■ RECORDS FOR THIS EXERCISE:
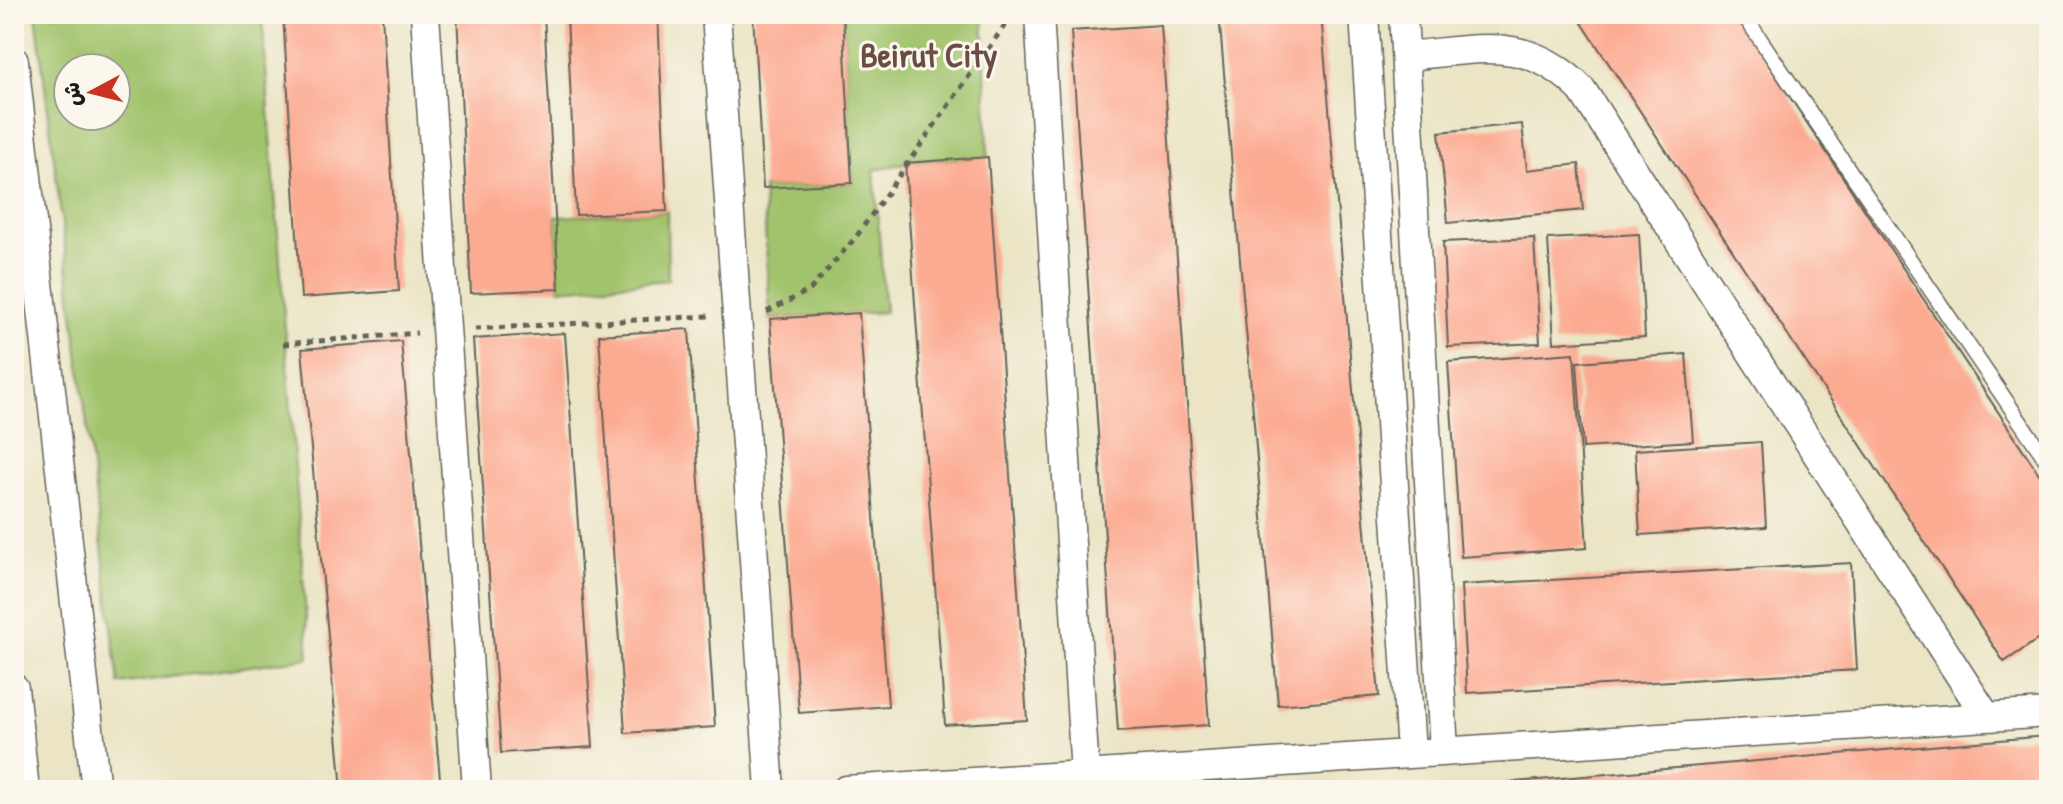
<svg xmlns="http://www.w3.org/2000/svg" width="2063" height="804" font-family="'Patrick Hand','Playpen Sans Arabic',sans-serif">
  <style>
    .green { fill: #a1c36c; stroke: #5e7044; stroke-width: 2; fill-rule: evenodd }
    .building { fill: #fcab93 }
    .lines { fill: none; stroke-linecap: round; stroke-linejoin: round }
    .service-casing { stroke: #646258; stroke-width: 17 }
    .minor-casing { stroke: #646258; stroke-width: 31 }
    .path { stroke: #646258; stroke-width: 5; stroke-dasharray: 6 6; stroke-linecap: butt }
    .service { stroke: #fff; stroke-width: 14 }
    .minor { stroke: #fff; stroke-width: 28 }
    .labels { text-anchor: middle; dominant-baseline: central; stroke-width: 6; stroke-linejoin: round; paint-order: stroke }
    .quarter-label { font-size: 34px; font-weight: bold; fill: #6a4e46; stroke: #fbf7ec }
  </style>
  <rect width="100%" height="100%" fill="#fbf7ec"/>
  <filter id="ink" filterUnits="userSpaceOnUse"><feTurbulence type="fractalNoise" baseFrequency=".0125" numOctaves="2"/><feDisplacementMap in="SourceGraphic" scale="16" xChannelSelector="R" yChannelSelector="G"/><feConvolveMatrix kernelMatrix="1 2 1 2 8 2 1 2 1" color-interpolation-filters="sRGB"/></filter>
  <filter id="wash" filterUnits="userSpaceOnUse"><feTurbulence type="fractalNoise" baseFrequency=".006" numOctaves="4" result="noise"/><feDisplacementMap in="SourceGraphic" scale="32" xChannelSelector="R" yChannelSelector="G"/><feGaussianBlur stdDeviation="1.8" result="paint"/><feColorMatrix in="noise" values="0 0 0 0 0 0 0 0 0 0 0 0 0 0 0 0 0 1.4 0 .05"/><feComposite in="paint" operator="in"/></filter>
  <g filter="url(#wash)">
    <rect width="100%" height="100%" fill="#ebe5c6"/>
    <path class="green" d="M36,14H262L309,658L119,684ZM116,68V116H68V68Z
      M863,14H983L988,157L905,163L874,170L885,312L770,319L763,188L852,183L843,16Z
      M667,211L668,280L559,289L555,217Z"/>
    <g id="blocks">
      <path class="building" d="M283,14H382L399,291L301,298Z
        M457,14H544L559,289L471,293Z
        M567,14H658L667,211L576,215Z
        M753,14H843L852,183L763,188Z
        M1219,14H1321L1379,696L1278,705Z
        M1576,14H1735L2049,489V632L2004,662Z
        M1161,25L1209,725L1118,731L1071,31Z
        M1522,124L1527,170L1579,164L1583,210L1448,223L1439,132Z
        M988,157L1027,720L945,725L905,163Z
        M1639,234L1645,337L1554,343L1548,239Z
        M1534,238L1540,343L1448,347L1443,242Z
        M859,313L888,706L799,713L770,319Z
        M689,329L715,727L625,733L599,335Z
        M565,333L593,747L501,753L473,339Z
        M401,341L441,790H342L302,349Z
        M1574,353L1587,548L1461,557L1448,362Z
        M1686,354L1693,441L1583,448L1577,362Z
        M1761,442L1766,527L1640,535L1635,450Z
        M1851,563L1857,670L1467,693L1461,585Z
        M2047,736L2049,790H1445V788Z"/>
    </g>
  </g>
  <g filter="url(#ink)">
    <use href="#blocks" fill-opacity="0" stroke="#646258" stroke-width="2"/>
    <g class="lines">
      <defs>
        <path id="service" d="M1743,14L2049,464"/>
        <path id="minor" d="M425,14L477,790
          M716,14L770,790
          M1039,14L1085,775
          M1364,14L1411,753
          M1403,14L1444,751
          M1406,56C1477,50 1526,33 1582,90L1986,716
          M14,61L96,790
          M14,688L25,790
          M846,790L2049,713"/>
      </defs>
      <use href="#service" class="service-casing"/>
      <use href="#minor" class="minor-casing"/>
      <path class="path" d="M767,312L810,290L856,237L1007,22
        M475,329L709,316
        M283,344L417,333"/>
      <use href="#service" class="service"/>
      <use href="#minor" class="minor"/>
    </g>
  </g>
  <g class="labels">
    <g class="quarter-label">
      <text x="929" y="55">Beirut City</text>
    </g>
  </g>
  <rect width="2063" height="804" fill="none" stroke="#fbf7ec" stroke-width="48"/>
  <g transform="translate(92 92) rotate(263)"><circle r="38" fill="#fbf7ec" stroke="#a29f99" stroke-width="2"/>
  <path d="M0-6L14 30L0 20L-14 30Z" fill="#c8321e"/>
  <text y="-12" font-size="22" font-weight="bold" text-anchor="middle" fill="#1c1c1c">ش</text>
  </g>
</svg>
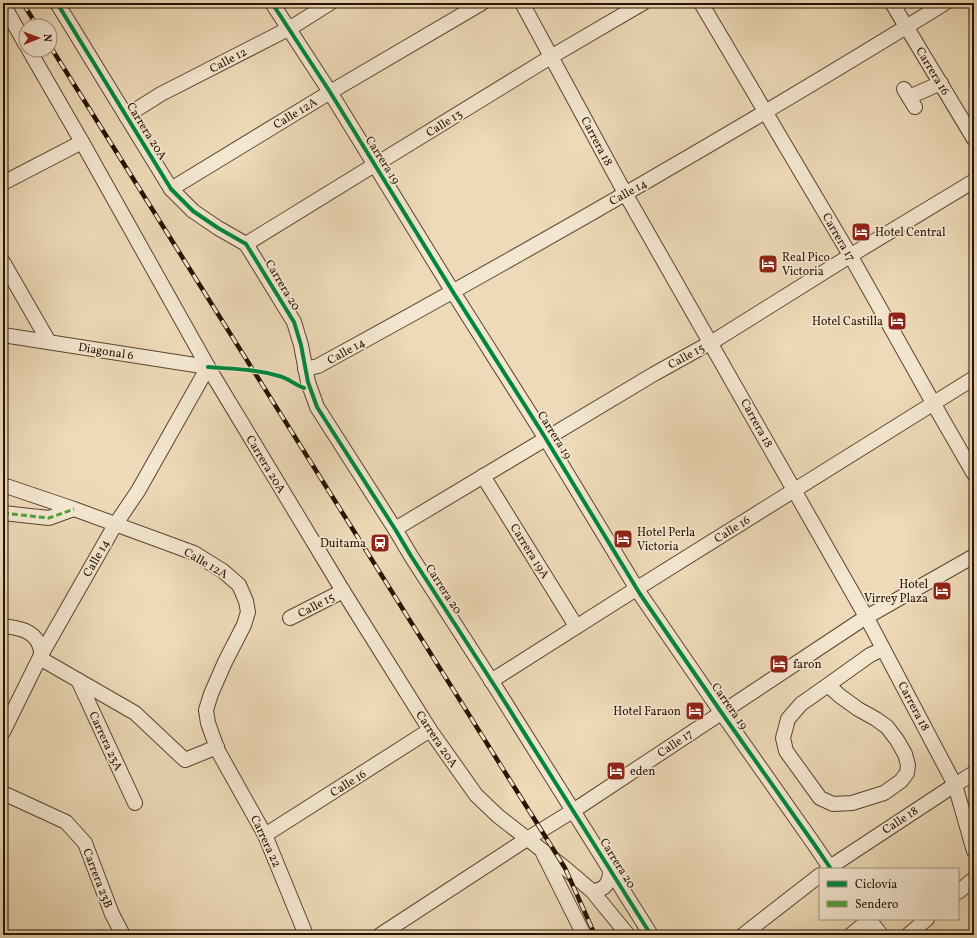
<svg xmlns="http://www.w3.org/2000/svg" width="977" height="938" viewBox="0 0 977 938" font-family="Vollkorn,serif">
<rect width="100%" height="100%" fill="#eedab8"/>
<filter id="stains"><feTurbulence type="fractalNoise" baseFrequency=".005" numOctaves="4"/><feColorMatrix values="0 0 0 0 .2 0 0 0 0 .09 0 0 0 0 .02 0 0 0 .5 -.17"/></filter>
<radialGradient id="worn" r=".72"><stop offset=".6" stop-color="#630" stop-opacity="0"/><stop offset="1" stop-color="#630" stop-opacity=".3"/></radialGradient>
<g fill="none" stroke-linecap="round" stroke-linejoin="round">
<defs>
<g id="minor">
<polyline points="57,3 171,189 193,211 218,228 246,244 294,322 301,345 308,382 317,407 395,529 411,556 496,688 651,935"/>
<polyline points="272,3 330,92 453,292 543,434 640,594 719,709 814,844 831,869"/>
<polyline points="522,3 625,193 868,620 955,785 974,851"/>
<polyline points="701,3 850,255 936,408 974,474"/>
<polyline points="892,3 974,139"/>
<polyline points="3,4 26,45"/>
<polyline points="29,50 82,142 208,367 343,591 430,730 476,795 498,816 565,868 592,891 628,935"/>
<polyline points="904,89 915,107"/>
<polyline points="909,97 941,83"/>
<polyline points="126,116 161,94 292,27 330,3"/>
<polyline points="3,183 82,142"/>
<polyline points="171,189 327,94 482,3"/>
<polyline points="246,244 371,167 378,163 549,58 643,3"/>
<polyline points="3,262 49,342"/>
<polyline points="3,335 208,367"/>
<path d="M305,369l13,-3c212,-116 422,-236 627,-363"/>
<polyline points="483,476 576,626"/>
<polyline points="3,486 9,487 74,509 194,553 223,571 239,585 246,601 248,612 244,625 225,662 211,694 206,710 208,723 218,751 265,835 306,935"/>
<polyline points="3,513 49,518 74,509"/>
<polyline points="395,529 654,374 717,339 853,254 974,181"/>
<polyline points="290,618 343,591"/>
<path d="M3,626c14,2 29,3 36,18 2,5 2,11 4,16l92,53 50,47 32,-13"/>
<polyline points="78,680 135,803"/>
<polyline points="491,681 636,589 974,378"/>
<polyline points="828,685 840,696 858,709 876,719 887,727 897,740 905,754 908,765 907,773 901,781 884,793 852,803 833,804 820,798 786,751 783,738 788,719 801,704 828,685 870,655 883,649"/>
<polyline points="3,732 41,655 115,525 138,491 208,367"/>
<polyline points="3,793 66,822 85,843 112,914 123,935"/>
<polyline points="265,835 430,730"/>
<polyline points="543,853 584,935"/>
<polyline points="827,869 950,788 974,773"/>
<path d="M592,891c14,-1 18,-9 18,-21"/>
<polyline points="958,892 974,879"/>
<polyline points="869,919 881,935"/>
<polyline points="380,935 527,839 576,809 863,619 974,556"/>
<polyline points="743,935 820,875"/>
<polyline points="851,935 869,920"/>
<polyline points="908,935 927,919"/>
</g>
</defs>
<use href="#minor" stroke="#59442e" stroke-width="16"/>
<use href="#minor" stroke="#f4e7d1" stroke-width="14"/>
<defs>
<g id="rail">
<polyline points="23,3 37,26"/>
<polyline points="50,46 565,868 595,935"/>
</g>
</defs>
<use href="#rail" stroke="#271200" stroke-width="4.5"/>
<use href="#rail" stroke="#f4e7d1" stroke-width="3" stroke-dasharray="9" stroke-linecap="butt"/>
<polyline stroke="#51a03c" stroke-width="3" stroke-dasharray="6 3" stroke-linecap="butt" points="3,513 49,518 74,509"/>
<defs>
<g id="cycleway">
<polyline points="57,3 171,189 193,211 218,228 246,244 294,322 301,345 308,382 317,407 395,529 411,556 496,688 651,935"/>
<polyline points="272,3 330,92 453,292 543,434 640,594 719,709 814,844 831,869"/>
<path d="M208,367c24,2 48,2 71,9 9,2 16,9 25,12"/>
</g>
</defs>
<use href="#cycleway" stroke="#f4e7d1" stroke-width="6"/>
<use href="#cycleway" stroke="#00873e" stroke-width="4"/>
</g>
<defs>
<symbol id="hotel-square" viewBox="-11 -11 22 22"><rect x="-9" y="-9" width="18" height="18" rx="4" fill="#8f2418" stroke="#f4e7d1"/><path d="M-6-4.5h1.5V1H6V5H4.5V3h-9V5H-6ZM-4 0a1.8 1.8 0 1 1 3.6 0ZM.5 0V-2.5h3Q6-2.5 6 0Z" fill="#fff"/></symbol>
<symbol id="station-square" viewBox="-11 -11 22 22"><rect x="-9" y="-9" width="18" height="18" rx="4" fill="#8f2418" stroke="#f4e7d1"/><path d="M-3-6H3Q5-6 5-4V2Q5 4 3 4L4.5 6H3L1.5 4h-3L-3 6H-4.5L-3 4Q-5 4-5 2V-4Q-5-6-3-6ZM-3.5-4v3h7v-3ZM-3.5 1v1.5H-2V1ZM2 1v1.5H3.5V1Z" fill="#fff"/></symbol>
</defs>
<g fill-rule="evenodd">
<use href="#hotel-square" x="850" y="221" width="22" height="22"/>
<use href="#hotel-square" x="757" y="253" width="22" height="22"/>
<use href="#hotel-square" x="886" y="310" width="22" height="22"/>
<use href="#hotel-square" x="612" y="528" width="22" height="22"/>
<use href="#station-square" x="369" y="532" width="22" height="22"/>
<use href="#hotel-square" x="931" y="580" width="22" height="22"/>
<use href="#hotel-square" x="768" y="653" width="22" height="22"/>
<use href="#hotel-square" x="684" y="700" width="22" height="22"/>
<use href="#hotel-square" x="605" y="760" width="22" height="22"/>
</g>
<g text-anchor="middle" stroke-width="3.5" stroke-linejoin="round" paint-order="stroke">
<g font-size="12" fill="#271200" stroke="#f4e7d1">
<text transform="translate(228 60) rotate(-28)" y="4">Calle 12</text>
<text transform="translate(933 71) rotate(59)" y="4">Carrera 16</text>
<text transform="translate(295 113) rotate(-31)" y="4">Calle 12A</text>
<text transform="translate(444 123) rotate(-32)" y="4">Calle 13</text>
<text transform="translate(147 131) rotate(58)" y="4">Carrera 20A</text>
<text transform="translate(597 141) rotate(62)" y="4">Carrera 18</text>
<text transform="translate(383 160) rotate(58)" y="4">Carrera 19</text>
<text transform="translate(628 192) rotate(-29)" y="4">Calle 14</text>
<text transform="translate(839 237) rotate(60)" y="4">Carrera 17</text>
<text transform="translate(283 285) rotate(59)" y="4">Carrera 20</text>
<text transform="translate(106 351) rotate(9)" y="4">Diagonal 6</text>
<text transform="translate(346 351) rotate(-29)" y="4">Calle 14</text>
<text transform="translate(686 356) rotate(-29)" y="4">Calle 15</text>
<text transform="translate(757 423) rotate(61)" y="4">Carrera 18</text>
<text transform="translate(555 435) rotate(58)" y="4">Carrera 19</text>
<text transform="translate(266 464) rotate(59)" y="4">Carrera 20A</text>
<text transform="translate(732 529) rotate(-32)" y="4">Calle 16</text>
<text transform="translate(530 551) rotate(58)" y="4">Carrera 19A</text>
<text transform="translate(96 558) rotate(-60)" y="4">Calle 14</text>
<text transform="translate(206 563) rotate(30)" y="4">Calle 12A</text>
<text transform="translate(444 589) rotate(57)" y="4">Carrera 20</text>
<text transform="translate(316 605) rotate(-28)" y="4">Calle 15</text>
<text transform="translate(730 706) rotate(55)" y="4">Carrera 19</text>
<text transform="translate(914 706) rotate(62)" y="4">Carrera 18</text>
<text transform="translate(437 739) rotate(56)" y="4">Carrera 20A</text>
<text transform="translate(106 741) rotate(65)" y="4">Carrera 23A</text>
<text transform="translate(675 743) rotate(-34)" y="4">Calle 17</text>
<text transform="translate(348 783) rotate(-32)" y="4">Calle 16</text>
<text transform="translate(900 820) rotate(-33)" y="4">Calle 18</text>
<text transform="translate(266 841) rotate(65)" y="4">Carrera 22</text>
<text transform="translate(618 863) rotate(58)" y="4">Carrera 20</text>
<text transform="translate(98 878) rotate(69)" y="4">Carrera 23B</text>
</g>
<g font-size="12" fill="#271200" stroke="#f4e7d1" text-anchor="start">
<text x="875" y="236">Hotel Central</text>
<text x="782" y="261">Real Pico<tspan x="782" dy="14">Victoria</tspan></text>
<text x="883" y="325" text-anchor="end">Hotel Castilla</text>
<text x="637" y="536">Hotel Perla<tspan x="637" dy="14">Victoria</tspan></text>
<text x="366" y="547" text-anchor="end">Duitama</text>
<text x="928" y="588" text-anchor="end">Hotel<tspan x="928" dy="14">Virrey Plaza</tspan></text>
<text x="793" y="668">faron</text>
<text x="681" y="715" text-anchor="end">Hotel Faraon</text>
<text x="630" y="775">eden</text>
</g>
</g>
<rect width="977" height="938" fill="none" stroke="#eedab8" stroke-width="16"/>
<rect x="4" y="4" width="969" height="930" fill="none" stroke="#271200" stroke-width="2"/>
<rect x="8" y="8" width="961" height="922" fill="none" stroke="#271200"/>
<rect x="819" y="868" width="140" height="52" fill="#f4e7d1" stroke="#a2927d"/>
<rect x="827" y="881" width="20" height="6" fill="#00873e" stroke="#a2927d"/>
<text x="855" y="888" font-size="12" fill="#271200">Ciclovía</text>
<rect x="827" y="901" width="20" height="6" fill="#51a03c" stroke="#a2927d"/>
<text x="855" y="908" font-size="12" fill="#271200">Sendero</text>
<g transform="translate(38 38) rotate(89)"><circle r="19" fill="#f4e7d1" stroke="#a2927d"/>
<path d="M0-3L7 15L0 10L-7 15Z" fill="#8f2418"/>
<text y="-6" font-size="11" font-weight="bold" text-anchor="middle" fill="#271200">N</text>
</g>
<rect width="100%" height="100%" filter="url(#stains)"/>
<rect width="100%" height="100%" fill="url(#worn)"/>
</svg>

■ WHAT IS NEEDED: Every line with "lines" in it should be copied from the entries above.

■ EXERCISE SOLUTION:
    .lines { fill: none; stroke-linecap: round; stroke-linejoin: round }
    <g class="lines">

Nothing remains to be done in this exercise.